# EXERCISE BRIEF
Would you give the listing again exactly, without its images?

# INPUT MATERIAL
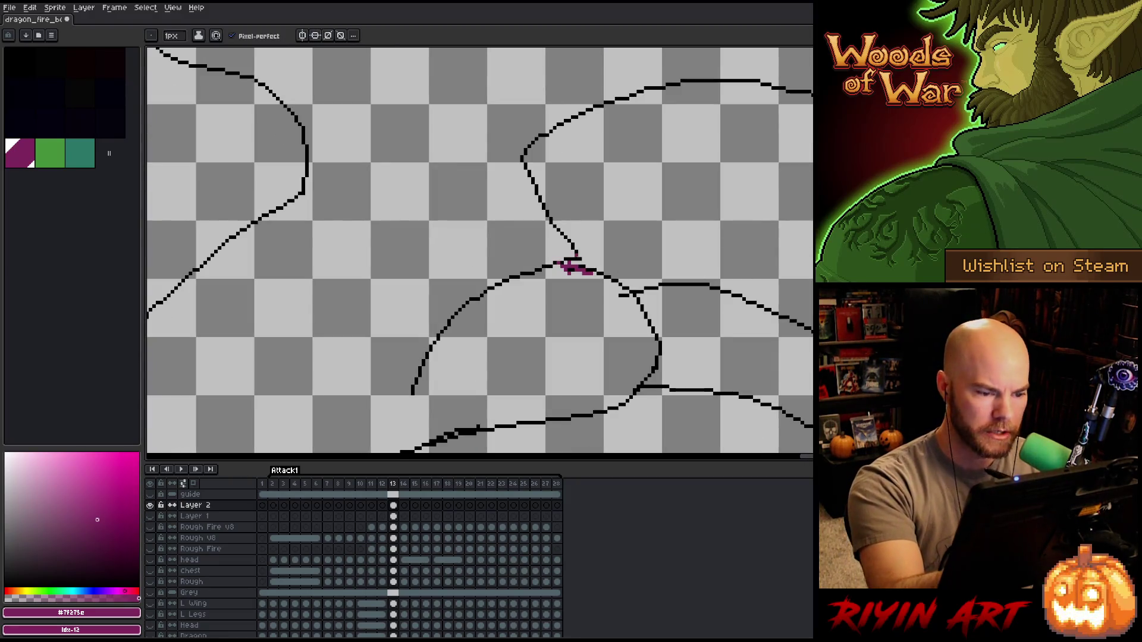
left_click(566, 263)
mouse_move(565, 262)
left_mouse_down()
mouse_move(786, 394)
mouse_move(777, 214)
mouse_move(580, 392)
left_mouse_up()
key("ctrl+z")
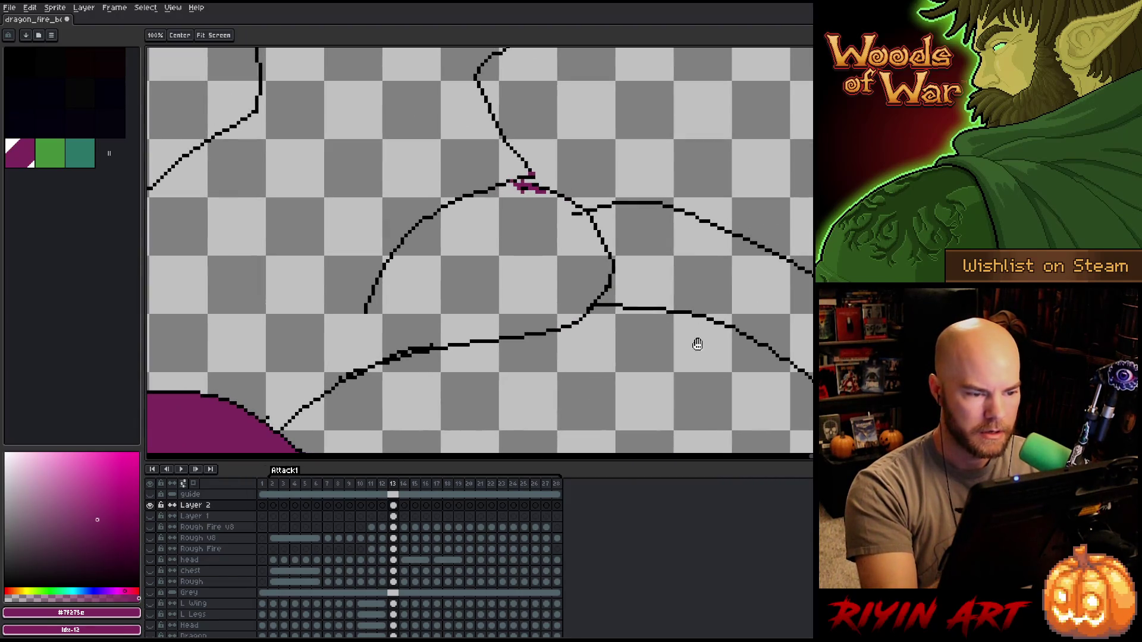
- Pan over to the wing outline and fill the dragon's wing area with purple
left_click_drag(697, 339, 709, 331)
key("b")
key("h")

# YOUR SOLUTION
left_click(566, 263)
mouse_move(565, 262)
left_mouse_down()
mouse_move(786, 394)
mouse_move(777, 214)
mouse_move(580, 392)
left_mouse_up()
key("ctrl+z")
- Pan over to the wing outline and fill the dragon's wing area with purple
left_click_drag(697, 339, 709, 331)
key("b")
key("h")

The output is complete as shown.